Her head drooped, propped on her hand; she dozed, and dreamed not unpleasantly of Michael.

It was about two hours later that Neil came swinging across the compound behind ward X, whistling jauntily, looking neat and at home in his captain’s uniform, swagger stick tucked into the crook of his arm. He leaped lightly up the steps at the back of X and came into the dim and lifeless interior. Shocked, he pulled up sharply. X was empty; its emptiness shouted at him. After a moment he began to move again, but less surely, less lightheartedly; he opened the door to his cubicle and received another shock, for all his baggage was gone. There was not a trace of Neil Parkinson, troppo patient, left.

‘Hello?’ came Sister Langtry’s voice through the thin wall. ‘Hello; who’s there, please?’

She was sitting in a pose he had never seen before, not dignified, not professional, side-on to her desk, with her legs curled up under her on the chair, and her shoes empty on the floor. The room was full of smoke; her own cigarettes and matches lay in full view on the desk. And she looked as if she had been sitting so for a very long time.

‘Neil!’ she said, staring. ‘I thought you were gone! They told me you went hours ago.’

‘Tomorrow for me. What about you?’

‘I’ll be detailed to special one of the serious stretcher cases all the way to wherever we’re going—Brisbane or Sydney, I suppose. Tomorrow or the day after.’ She stirred. ‘I’ll find you something to eat.’

‘Don’t bother, honestly. I’m not hungry. I’m just glad I didn’t have to go today.’ He sighed luxuriously. ‘I’ve got you all to myself at last.’

Her eyes gleamed. ‘Have you really?’

The way she said that gave him pause, but he sat back easily in the visitor’s chair, and smiled. ‘Indeed I have. And not before time, too. It took some wangling, but the colonel’s still a little sensitive about the whisky, so he managed to get my departure postponed. And he gave me a clean bill of health while he was about it. Which means I am no longer a patient in ward X. For tonight I’m merely a tenant.’

She answered obliquely. ‘Do you know, Neil, I loathe the war and what it’s done to us? I feel so personally responsible.’

‘Assuming the guilt of the whole world, Sis? Come now!’ he chided gently.

‘No, not the whole world, Neil. Only that share of the guilt which you and the rest withheld from me,’ she said harshly, and looked at him.

He drew a long, hissing breath. ‘So Michael couldn’t keep his damned mouth shut after all.’

‘Michael was in the right of it. I was entitled to know. And I want to know. All of it, Neil. What did happen that night?’

Shrugging, mouth screwed up, he settled himself as if to embark upon a rather boring anecdote he secretly felt was not worth the telling. She watched him closely, thinking that the wall behind him, stripped now of its drawings because they resided in her baggage, threw his face into an intense relief it had always needed.

‘Well, I had to have another drink, so I went back to the whisky,’ he said, lighting a cigarette and forgetting to offer her one. ‘The racket Luce was making woke up Matt and Nugget, so they decided to help me finish the second bottle. That only left Benedict to look after Luce, who had gone to bed. I’m afraid we did rather forget Luce. Or maybe we just didn’t want to have to remember him.’

As he talked the memory of that night began to move in him, to regenerate something of its original horror, and his face reflected this vividly. ‘Ben dug into his kit and found one of those illicit souvenirs we all have tucked away somewhere—a Japanese officer’s pistol. He made Luce take his own razor, and he marched Luce to the bathhouse with the pistol right against his ribs.’

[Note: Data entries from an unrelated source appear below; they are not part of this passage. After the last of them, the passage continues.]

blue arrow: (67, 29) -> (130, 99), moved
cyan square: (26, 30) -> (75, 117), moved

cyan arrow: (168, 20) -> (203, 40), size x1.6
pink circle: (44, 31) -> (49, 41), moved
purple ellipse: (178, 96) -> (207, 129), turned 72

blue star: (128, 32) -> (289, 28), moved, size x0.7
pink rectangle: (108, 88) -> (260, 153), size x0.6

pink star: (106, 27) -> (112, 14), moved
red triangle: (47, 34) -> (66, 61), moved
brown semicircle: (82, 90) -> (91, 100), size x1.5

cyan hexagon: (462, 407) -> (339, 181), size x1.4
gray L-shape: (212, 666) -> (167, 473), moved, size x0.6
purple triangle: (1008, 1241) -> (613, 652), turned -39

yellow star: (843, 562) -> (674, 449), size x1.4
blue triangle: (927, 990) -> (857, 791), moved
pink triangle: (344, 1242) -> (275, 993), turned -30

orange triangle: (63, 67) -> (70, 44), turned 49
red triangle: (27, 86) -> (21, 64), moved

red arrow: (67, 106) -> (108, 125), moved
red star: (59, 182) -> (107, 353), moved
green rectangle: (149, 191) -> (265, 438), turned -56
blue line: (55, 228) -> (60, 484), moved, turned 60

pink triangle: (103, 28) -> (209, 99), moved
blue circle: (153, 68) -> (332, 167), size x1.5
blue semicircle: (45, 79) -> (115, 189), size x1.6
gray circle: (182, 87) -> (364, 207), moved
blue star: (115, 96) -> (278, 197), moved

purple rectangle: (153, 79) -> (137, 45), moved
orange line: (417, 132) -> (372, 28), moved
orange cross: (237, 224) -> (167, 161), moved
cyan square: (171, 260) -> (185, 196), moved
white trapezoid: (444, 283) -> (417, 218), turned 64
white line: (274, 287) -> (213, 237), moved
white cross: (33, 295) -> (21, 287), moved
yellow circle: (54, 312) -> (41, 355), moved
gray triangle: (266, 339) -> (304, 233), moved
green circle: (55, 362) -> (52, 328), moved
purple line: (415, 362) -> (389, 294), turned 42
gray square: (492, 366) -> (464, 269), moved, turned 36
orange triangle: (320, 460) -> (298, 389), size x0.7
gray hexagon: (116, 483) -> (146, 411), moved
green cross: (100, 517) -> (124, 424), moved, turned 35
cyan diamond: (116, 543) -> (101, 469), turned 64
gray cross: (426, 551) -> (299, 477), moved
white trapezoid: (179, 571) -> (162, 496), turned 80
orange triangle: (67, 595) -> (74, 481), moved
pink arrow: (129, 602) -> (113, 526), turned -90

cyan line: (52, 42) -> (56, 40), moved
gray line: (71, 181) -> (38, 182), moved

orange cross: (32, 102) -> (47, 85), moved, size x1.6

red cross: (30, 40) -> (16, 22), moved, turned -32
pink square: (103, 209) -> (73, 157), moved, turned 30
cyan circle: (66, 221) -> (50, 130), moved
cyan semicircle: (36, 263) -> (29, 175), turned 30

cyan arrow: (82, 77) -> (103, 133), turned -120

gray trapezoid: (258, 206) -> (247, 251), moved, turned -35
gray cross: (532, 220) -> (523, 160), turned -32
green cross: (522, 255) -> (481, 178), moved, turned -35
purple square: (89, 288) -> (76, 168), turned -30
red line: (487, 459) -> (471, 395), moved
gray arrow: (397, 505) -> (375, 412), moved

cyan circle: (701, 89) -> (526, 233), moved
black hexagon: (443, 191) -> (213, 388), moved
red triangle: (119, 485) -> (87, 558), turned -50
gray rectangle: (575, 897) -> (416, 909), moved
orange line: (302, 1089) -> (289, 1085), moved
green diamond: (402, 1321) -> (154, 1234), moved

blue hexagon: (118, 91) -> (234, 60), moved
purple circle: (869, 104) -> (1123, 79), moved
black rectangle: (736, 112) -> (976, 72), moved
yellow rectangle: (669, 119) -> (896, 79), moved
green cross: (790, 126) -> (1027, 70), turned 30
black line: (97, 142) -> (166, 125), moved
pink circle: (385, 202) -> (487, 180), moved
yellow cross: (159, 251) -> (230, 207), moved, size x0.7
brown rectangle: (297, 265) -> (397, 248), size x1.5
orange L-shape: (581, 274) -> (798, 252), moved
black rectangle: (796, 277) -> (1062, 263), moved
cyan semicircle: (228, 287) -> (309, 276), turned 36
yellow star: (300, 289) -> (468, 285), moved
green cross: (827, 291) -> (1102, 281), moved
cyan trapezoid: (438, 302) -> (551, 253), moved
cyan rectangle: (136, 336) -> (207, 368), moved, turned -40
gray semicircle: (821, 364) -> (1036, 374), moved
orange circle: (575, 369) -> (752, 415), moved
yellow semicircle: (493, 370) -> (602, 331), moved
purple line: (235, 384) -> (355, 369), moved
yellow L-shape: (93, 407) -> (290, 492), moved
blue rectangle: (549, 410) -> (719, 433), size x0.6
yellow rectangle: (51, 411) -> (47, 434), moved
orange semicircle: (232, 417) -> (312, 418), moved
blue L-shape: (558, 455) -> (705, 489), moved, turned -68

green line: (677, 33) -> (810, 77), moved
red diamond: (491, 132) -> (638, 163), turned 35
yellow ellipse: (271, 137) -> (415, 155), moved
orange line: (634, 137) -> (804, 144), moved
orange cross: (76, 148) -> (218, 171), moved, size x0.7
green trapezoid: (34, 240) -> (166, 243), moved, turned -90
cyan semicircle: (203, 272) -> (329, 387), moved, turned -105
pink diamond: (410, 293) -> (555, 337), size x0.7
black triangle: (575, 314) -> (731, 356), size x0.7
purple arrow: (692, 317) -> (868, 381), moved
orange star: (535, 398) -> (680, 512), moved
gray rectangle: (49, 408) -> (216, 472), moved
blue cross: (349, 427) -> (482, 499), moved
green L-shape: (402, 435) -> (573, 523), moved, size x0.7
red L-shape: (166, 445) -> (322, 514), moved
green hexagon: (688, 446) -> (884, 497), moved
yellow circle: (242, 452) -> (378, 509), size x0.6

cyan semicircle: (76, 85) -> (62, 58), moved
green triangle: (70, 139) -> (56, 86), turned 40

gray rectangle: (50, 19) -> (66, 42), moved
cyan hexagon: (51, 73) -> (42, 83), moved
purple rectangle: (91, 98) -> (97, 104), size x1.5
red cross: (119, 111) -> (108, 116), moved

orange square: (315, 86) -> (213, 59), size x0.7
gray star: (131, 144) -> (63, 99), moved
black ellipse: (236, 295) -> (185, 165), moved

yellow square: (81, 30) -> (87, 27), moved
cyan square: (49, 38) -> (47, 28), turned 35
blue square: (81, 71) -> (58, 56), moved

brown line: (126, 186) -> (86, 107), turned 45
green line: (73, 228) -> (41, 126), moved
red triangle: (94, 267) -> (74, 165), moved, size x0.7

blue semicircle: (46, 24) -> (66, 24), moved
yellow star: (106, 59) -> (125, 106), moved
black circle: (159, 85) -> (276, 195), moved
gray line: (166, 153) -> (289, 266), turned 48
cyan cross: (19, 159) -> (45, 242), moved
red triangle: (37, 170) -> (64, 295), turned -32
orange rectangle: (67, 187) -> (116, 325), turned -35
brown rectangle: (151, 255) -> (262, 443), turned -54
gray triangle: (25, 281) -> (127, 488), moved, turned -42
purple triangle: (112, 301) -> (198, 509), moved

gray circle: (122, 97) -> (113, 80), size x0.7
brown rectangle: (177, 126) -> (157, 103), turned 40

‘Was it Ben who told you about marching Luce to the bathhouse?’ she asked.

‘Yes. That much we got out of him, but as to what actually happened inside, I have only the sketchiest of ideas. Ben gets confused about it himself.’ He lapsed into silence.

‘And?’ she prompted.

‘We heard Luce screaming like one damned, all the way from the bathhouse, screaming, screaming…’ He grimaced. ‘But by the time we got there it was far too late for Luce. It’s a miracle no one else heard, except that the wind was blowing toward the palm grove, and we are a long way from civilization. We were too late—I said that, didn’t I?’